··· SUPPLIED RECORDS

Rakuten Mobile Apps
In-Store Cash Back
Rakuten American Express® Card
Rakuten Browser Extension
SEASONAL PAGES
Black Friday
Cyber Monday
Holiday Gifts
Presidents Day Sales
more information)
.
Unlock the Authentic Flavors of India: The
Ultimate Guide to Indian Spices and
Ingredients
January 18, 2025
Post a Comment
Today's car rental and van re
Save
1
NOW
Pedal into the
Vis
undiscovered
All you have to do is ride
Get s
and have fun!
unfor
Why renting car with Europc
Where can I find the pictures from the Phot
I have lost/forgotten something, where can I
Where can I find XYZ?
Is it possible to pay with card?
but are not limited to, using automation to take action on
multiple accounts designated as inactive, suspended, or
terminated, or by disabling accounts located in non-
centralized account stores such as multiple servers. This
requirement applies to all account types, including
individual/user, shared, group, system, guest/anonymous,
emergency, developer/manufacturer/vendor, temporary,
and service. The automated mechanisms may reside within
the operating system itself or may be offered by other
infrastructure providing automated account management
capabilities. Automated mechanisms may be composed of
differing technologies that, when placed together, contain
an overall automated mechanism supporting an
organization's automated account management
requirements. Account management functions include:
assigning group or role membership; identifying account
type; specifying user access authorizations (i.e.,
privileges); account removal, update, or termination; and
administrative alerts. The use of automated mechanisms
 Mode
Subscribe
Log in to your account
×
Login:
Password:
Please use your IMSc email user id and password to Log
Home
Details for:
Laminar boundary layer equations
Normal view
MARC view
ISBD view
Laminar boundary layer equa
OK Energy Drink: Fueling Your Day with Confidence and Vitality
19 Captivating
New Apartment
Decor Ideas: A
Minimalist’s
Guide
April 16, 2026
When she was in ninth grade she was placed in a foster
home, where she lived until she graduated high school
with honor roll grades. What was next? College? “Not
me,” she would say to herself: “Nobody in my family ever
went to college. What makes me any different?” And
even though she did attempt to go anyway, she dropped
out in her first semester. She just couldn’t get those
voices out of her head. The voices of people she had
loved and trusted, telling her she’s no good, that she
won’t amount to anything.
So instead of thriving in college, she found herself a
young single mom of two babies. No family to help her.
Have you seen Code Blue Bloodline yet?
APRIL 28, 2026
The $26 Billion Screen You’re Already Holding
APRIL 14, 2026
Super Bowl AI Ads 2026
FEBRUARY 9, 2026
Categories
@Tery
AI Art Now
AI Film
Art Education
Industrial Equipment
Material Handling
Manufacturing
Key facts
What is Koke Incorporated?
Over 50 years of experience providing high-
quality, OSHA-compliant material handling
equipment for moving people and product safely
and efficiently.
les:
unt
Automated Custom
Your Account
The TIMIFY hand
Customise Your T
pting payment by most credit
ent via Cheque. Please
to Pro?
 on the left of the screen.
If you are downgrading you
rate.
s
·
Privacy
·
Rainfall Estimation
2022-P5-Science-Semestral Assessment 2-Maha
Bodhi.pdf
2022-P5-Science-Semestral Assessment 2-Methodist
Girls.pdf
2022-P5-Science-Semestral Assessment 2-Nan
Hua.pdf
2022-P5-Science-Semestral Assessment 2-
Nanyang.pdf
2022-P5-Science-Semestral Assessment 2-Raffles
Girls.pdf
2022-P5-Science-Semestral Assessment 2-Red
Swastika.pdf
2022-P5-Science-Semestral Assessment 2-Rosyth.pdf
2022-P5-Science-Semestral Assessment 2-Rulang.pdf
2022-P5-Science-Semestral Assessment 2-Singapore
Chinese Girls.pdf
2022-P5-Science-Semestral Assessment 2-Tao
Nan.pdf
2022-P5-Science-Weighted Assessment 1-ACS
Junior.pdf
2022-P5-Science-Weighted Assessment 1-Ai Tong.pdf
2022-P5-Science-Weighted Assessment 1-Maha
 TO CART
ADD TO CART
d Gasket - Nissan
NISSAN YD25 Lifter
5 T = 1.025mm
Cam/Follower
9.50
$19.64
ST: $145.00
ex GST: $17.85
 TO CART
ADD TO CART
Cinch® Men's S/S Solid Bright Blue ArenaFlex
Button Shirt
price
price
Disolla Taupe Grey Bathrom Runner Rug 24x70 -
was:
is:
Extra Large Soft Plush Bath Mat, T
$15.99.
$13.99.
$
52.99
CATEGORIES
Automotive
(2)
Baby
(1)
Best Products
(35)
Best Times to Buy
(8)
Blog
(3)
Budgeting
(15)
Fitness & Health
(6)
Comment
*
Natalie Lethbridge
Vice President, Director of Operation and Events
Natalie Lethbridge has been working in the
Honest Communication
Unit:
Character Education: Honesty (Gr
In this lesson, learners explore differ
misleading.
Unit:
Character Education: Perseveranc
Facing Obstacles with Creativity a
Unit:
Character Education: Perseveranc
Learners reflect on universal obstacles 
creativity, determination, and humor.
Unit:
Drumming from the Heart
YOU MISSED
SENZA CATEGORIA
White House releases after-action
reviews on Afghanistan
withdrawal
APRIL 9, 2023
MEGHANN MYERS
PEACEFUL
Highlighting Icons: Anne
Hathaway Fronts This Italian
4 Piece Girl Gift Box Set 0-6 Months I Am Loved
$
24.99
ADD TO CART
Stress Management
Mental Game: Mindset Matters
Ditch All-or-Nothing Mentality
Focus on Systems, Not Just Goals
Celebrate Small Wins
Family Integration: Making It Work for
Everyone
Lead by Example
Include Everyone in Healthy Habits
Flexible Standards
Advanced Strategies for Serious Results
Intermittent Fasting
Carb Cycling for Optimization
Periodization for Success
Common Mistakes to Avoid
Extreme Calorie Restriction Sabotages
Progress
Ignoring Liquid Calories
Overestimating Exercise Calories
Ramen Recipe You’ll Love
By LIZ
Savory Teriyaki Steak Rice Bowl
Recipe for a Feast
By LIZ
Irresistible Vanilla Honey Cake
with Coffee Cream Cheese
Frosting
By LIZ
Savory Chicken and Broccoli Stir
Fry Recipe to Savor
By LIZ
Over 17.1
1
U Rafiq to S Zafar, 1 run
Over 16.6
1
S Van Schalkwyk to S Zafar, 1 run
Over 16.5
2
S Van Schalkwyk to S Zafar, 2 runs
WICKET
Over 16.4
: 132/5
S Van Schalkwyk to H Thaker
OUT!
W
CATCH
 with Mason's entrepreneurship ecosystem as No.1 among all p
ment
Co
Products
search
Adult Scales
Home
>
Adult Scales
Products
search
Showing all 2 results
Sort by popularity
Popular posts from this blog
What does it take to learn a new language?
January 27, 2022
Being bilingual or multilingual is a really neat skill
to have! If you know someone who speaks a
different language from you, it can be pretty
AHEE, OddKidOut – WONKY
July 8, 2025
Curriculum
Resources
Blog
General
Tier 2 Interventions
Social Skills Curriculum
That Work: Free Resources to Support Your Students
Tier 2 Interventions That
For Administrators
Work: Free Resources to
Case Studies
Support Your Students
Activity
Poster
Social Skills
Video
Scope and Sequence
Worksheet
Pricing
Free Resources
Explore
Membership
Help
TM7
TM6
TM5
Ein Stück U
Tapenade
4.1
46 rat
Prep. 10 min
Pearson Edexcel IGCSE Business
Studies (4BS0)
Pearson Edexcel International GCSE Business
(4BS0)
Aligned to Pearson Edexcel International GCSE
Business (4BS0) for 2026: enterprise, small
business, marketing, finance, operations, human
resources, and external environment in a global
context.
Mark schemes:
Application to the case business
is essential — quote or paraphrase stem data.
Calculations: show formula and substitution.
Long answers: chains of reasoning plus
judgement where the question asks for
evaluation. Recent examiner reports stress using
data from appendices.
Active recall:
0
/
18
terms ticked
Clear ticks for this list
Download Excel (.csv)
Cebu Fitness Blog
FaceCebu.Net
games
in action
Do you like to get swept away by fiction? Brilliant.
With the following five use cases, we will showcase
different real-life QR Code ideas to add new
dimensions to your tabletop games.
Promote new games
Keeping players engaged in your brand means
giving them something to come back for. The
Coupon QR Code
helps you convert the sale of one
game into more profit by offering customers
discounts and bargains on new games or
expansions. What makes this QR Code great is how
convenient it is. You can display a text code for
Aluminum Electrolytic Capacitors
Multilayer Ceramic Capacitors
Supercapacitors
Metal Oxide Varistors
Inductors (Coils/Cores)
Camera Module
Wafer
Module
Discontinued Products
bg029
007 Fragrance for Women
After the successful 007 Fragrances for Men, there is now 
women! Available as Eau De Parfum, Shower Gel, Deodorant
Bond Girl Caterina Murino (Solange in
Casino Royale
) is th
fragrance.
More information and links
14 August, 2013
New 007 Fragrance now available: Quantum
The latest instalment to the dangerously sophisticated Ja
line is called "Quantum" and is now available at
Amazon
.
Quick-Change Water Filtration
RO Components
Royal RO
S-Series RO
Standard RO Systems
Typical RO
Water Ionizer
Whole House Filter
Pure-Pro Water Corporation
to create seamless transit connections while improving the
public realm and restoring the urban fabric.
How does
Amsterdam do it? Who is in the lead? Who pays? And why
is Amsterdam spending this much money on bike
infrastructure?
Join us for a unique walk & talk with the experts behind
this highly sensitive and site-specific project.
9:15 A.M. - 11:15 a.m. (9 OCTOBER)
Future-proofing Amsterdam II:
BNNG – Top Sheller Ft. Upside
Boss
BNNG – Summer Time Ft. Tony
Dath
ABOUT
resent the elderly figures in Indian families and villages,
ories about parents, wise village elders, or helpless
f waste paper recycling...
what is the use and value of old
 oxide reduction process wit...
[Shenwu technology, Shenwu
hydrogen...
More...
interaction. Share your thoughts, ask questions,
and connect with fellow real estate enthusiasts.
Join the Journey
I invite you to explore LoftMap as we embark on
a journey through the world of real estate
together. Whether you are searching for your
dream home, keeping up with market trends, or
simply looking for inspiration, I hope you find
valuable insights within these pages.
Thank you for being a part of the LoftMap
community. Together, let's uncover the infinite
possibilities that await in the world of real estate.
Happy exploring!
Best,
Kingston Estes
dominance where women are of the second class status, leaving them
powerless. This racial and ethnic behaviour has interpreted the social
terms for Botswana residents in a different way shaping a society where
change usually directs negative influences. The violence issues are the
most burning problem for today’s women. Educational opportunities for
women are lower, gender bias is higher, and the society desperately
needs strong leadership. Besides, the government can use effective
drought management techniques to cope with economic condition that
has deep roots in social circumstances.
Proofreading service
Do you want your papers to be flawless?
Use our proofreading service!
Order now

······

Turn the rows from their first line through the line containing "January 18, 2025", both included, into a numbered list. Omit any blank lines.

WRITTEN SOLUTION:
1. Rakuten Mobile Apps
2. In-Store Cash Back
3. Rakuten American Express® Card
4. Rakuten Browser Extension
5. SEASONAL PAGES
6. Black Friday
7. Cyber Monday
8. Holiday Gifts
9. Presidents Day Sales
10. more information)
11. .
12. Unlock the Authentic Flavors of India: The
13. Ultimate Guide to Indian Spices and
14. Ingredients
15. January 18, 2025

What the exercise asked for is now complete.